7.3. Compliance with Laws; Reference Adaptability

In the execution of their duties under this Agreement, both parties commit to adherence to all applicable laws and regulations, including but not limited to HIPAA and HITECH statutes. References within this Agreement to specific sections of the Privacy Rule, Security Rule, or any other regulatory framework, are to be interpreted as referring to the current version of such sections, including any amendments or reinterpretations that may occur over the term of this Agreement.

7.4. Assignment and Delegation

This Agreement, and any rights or obligations herein, may not be assigned or delegated by either party without the express written consent of the other, except that such consent shall not be unreasonably withheld or delayed. Assignment or delegation is permissible to a successor through merger, or an acquirer of substantially all of one party’s assets. Any attempt to assign or delegate in violation of this section shall be null and void. This Agreement shall bind and inure to the benefit of the parties hereto and their respective successors and permitted assigns.

7.5. Modifications and Amendments; Waivers

This Agreement may be modified or amended only by a written agreement duly signed by authorized representatives of both parties. The parties are committed to promptly amending this Agreement as necessary to comply with the evolving requirements of HIPAA, HITECH, and any other applicable laws. A waiver of any provision of this Agreement shall only be effective if provided in writing and signed by the waiving party. Such waiver shall not be construed as a waiver of any subsequent breach or default of the same or similar nature.

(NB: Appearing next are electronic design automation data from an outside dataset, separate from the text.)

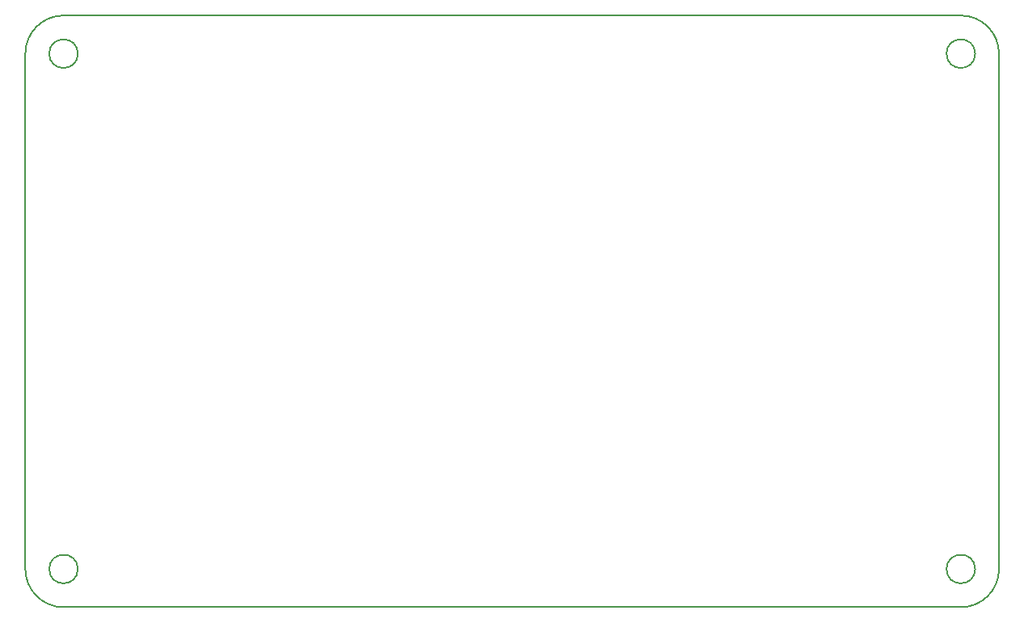
<source format=gbr>
%TF.GenerationSoftware,KiCad,Pcbnew,8.0.8-8.0.8-0~ubuntu22.04.1*%
%TF.CreationDate,2025-03-05T01:13:40-05:00*%
%TF.ProjectId,Electronics V2,456c6563-7472-46f6-9e69-63732056322e,rev?*%
%TF.SameCoordinates,Original*%
%TF.FileFunction,Profile,NP*%
%FSLAX46Y46*%
G04 Gerber Fmt 4.6, Leading zero omitted, Abs format (unit mm)*
G04 Created by KiCad (PCBNEW 8.0.8-8.0.8-0~ubuntu22.04.1) date 2025-03-05 01:13:40*
%MOMM*%
%LPD*%
G01*
G04 APERTURE LIST*
%TA.AperFunction,Profile*%
%ADD10C,0.200000*%
%TD*%
G04 APERTURE END LIST*
D10*
X197000000Y-69000000D02*
G75*
G02*
X201000000Y-73000000I0J-4000000D01*
G01*
X201000000Y-127000000D02*
G75*
G02*
X197000000Y-131000000I-4000000J0D01*
G01*
X103000000Y-131000000D02*
G75*
G02*
X99000000Y-127000000I0J4000000D01*
G01*
X201000000Y-127000000D02*
X201000000Y-73000000D01*
X99000000Y-73000000D02*
G75*
G02*
X103000000Y-69000000I4000000J0D01*
G01*
X198500000Y-73000000D02*
G75*
G02*
X195500000Y-73000000I-1500000J0D01*
G01*
X195500000Y-73000000D02*
G75*
G02*
X198500000Y-73000000I1500000J0D01*
G01*
X198500000Y-127000000D02*
G75*
G02*
X195500000Y-127000000I-1500000J0D01*
G01*
X195500000Y-127000000D02*
G75*
G02*
X198500000Y-127000000I1500000J0D01*
G01*
X197000000Y-131000000D02*
X103000000Y-131000000D01*
X104500000Y-127000000D02*
G75*
G02*
X101500000Y-127000000I-1500000J0D01*
G01*
X101500000Y-127000000D02*
G75*
G02*
X104500000Y-127000000I1500000J0D01*
G01*
X99000000Y-127000000D02*
X99000000Y-73000000D01*
X197000000Y-69000000D02*
X103000000Y-69000000D01*
X104500000Y-73000000D02*
G75*
G02*
X101500000Y-73000000I-1500000J0D01*
G01*
X101500000Y-73000000D02*
G75*
G02*
X104500000Y-73000000I1500000J0D01*
G01*
M02*

</source>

7.6. Interpretation and Ambiguity

The parties agree that any ambiguity found within this Agreement shall be interpreted in a manner that most closely aligns with the mutual intentions of the parties at the time of the Agreement’s inception, primarily to facilitate compliance with HIPAA and HITECH regulations. The language used in this Agreement shall be deemed to be the language chosen by both parties to express their mutual intent and, as such, shall not be construed for or against either party.

7.7. Entire Agreement; Precedence

This Agreement constitutes the entire understanding and agreement between the parties regarding its subject matter and supersedes all prior or contemporaneous agreements, representations, or understandings, whether written or oral. In the event of any inconsistency between this Agreement and any other agreement (except where explicitly stated otherwise), the terms of this Agreement shall prevail.

7.8. Severability

If any term or provision of this Agreement is found to be illegal, unenforceable, or invalid under any applicable law or court decision, such term or provision shall be changed and interpreted to accomplish the objectives of such provision to the greatest extent possible under applicable law, and the remaining provisions will continue in full force and effect.

7.9. Governing Law and Jurisdiction

This Agreement and any disputes arising out of it shall be governed by and construed in accordance with the laws of the State of Ohio, excluding its conflict of law principles. Exclusive jurisdiction and venue for any legal proceedings related to this Agreement shall be in the state and federal courts located in Cuyahoga County, Ohio. Both parties consent to the jurisdiction of such courts and agree that the process may be served in the manner allowed by Ohio law.

7.10. Acknowledgment of Electronic and Digital Signatures

This Agreement and any amendments hereto may be executed using electronic or digital signatures, including typed name or click acceptance of the agreement, which shall have the same force and effect as manual signatures. Electronic signatures shall be considered as valid and binding as if they were on a printed document, thereby facilitating efficiency and expediency in the agreement process.

8. Data Ownership

Spoken Notes acknowledges that its data stewardship does not confer data ownership rights with respect to any PHI shared with it under this Agreement. The Client retains all ownership rights to the PHI provided to Spoken Notes.